How can something that feels so wrong actually be oh so right?
Why you shouldn’t always believe what you’re thinking.

 

Oh my God…what have I done? What was I thinking to share my ideas like that? Who am I to think I can be on a mission to spread the word about mindful eating? I am still working through eating issues myself. Who am I to think I can be a specialist in this?

This is exactly what was blaring through my head when I woke up Monday morning after two days at the amazing workshopping weekend “The Good One Hundred Experiment” for businesses and projects out of Edmonton that focus on the social and local good.
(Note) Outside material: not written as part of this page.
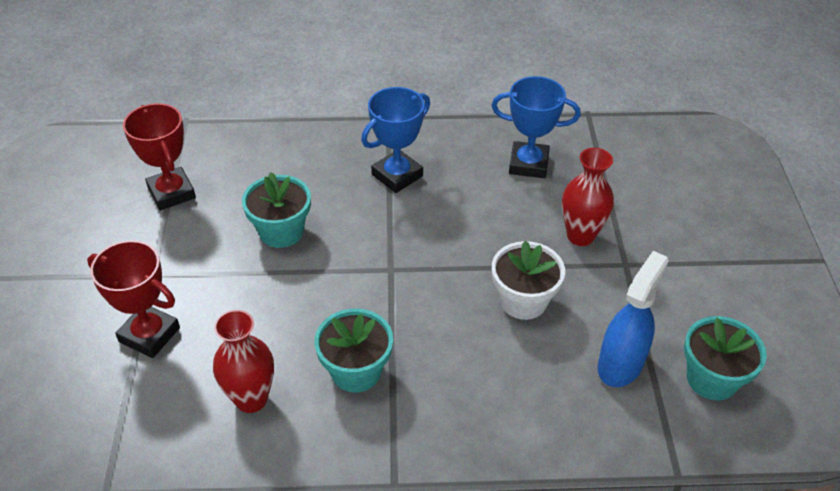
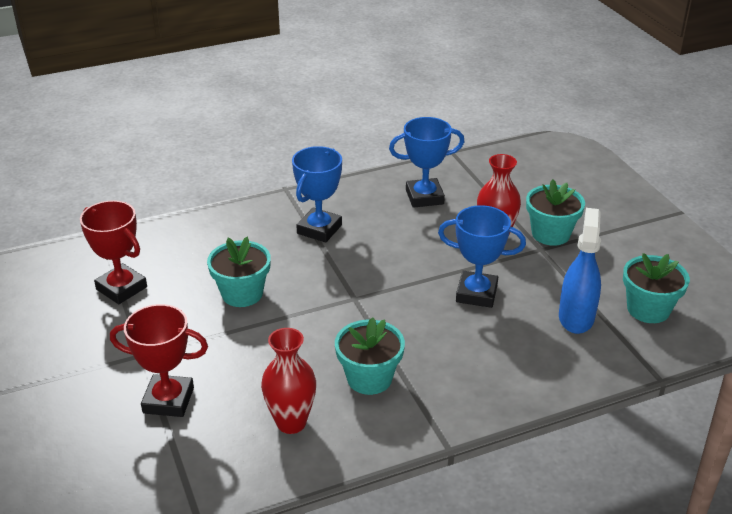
camera: 20 degrees left, 10 degrees down
white flower pot [492,241,565,320] -> blue trophy [438,205,526,308]
none -> turquoise flower pot [526,179,585,246]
Even though I loved the weekend, got amazing feedback on what I was doing with mindful eating, and met some truly fantastic people, my overall take away at that point was that I was a fool for sharing myself like I did. I was sure that the people there were thinking what a quaint little project I had but was truly out of my league, or what I loser I was for talking so openly about something that is better seen as a private and shameful issue that only belongs to weak and undeserving people. (Underscore the word shameful–more to come.) When I was thirteen and started to gain weight, I learned pretty quickly that my ‘go to’ position on my weight gain was to give the world the impression that it did not matter to me…in spite of all the pain I was feeling inside. That way, people wouldn’t be able to use it against me. Now, here I was some thirty years later telling a room full of participants that it was my issue, and it meant the world to me. I felt naked.